[Start of Attachment]

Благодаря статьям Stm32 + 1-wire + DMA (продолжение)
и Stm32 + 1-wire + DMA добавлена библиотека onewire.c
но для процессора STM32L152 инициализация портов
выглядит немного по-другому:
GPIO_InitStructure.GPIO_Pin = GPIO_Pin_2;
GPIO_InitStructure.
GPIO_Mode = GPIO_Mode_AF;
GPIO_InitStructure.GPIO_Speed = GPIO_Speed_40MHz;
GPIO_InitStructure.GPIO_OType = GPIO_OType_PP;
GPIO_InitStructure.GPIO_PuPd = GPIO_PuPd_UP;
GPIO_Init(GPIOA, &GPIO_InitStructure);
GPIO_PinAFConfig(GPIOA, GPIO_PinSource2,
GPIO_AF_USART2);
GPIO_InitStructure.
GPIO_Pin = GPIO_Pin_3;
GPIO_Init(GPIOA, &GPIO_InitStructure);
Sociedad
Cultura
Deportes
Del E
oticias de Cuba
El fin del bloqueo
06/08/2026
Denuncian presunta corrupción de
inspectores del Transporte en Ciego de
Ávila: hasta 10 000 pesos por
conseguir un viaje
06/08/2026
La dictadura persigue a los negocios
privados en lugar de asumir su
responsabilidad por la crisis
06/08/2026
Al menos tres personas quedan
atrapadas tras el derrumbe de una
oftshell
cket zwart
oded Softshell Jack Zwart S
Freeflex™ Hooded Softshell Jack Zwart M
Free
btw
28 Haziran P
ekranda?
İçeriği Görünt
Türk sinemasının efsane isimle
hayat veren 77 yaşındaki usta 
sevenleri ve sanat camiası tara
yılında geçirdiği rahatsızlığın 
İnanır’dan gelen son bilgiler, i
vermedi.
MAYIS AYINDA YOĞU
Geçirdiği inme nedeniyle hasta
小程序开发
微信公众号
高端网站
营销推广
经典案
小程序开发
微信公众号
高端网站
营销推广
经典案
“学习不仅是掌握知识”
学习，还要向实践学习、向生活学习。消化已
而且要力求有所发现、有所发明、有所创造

[End of Attachment]

**ASSIGNED TASK:**
Pull out every line in the records above that contains the word "Softshell".

**RESULT FOR THIS TASK:**
oded Softshell Jack Zwart S
Freeflex™ Hooded Softshell Jack Zwart M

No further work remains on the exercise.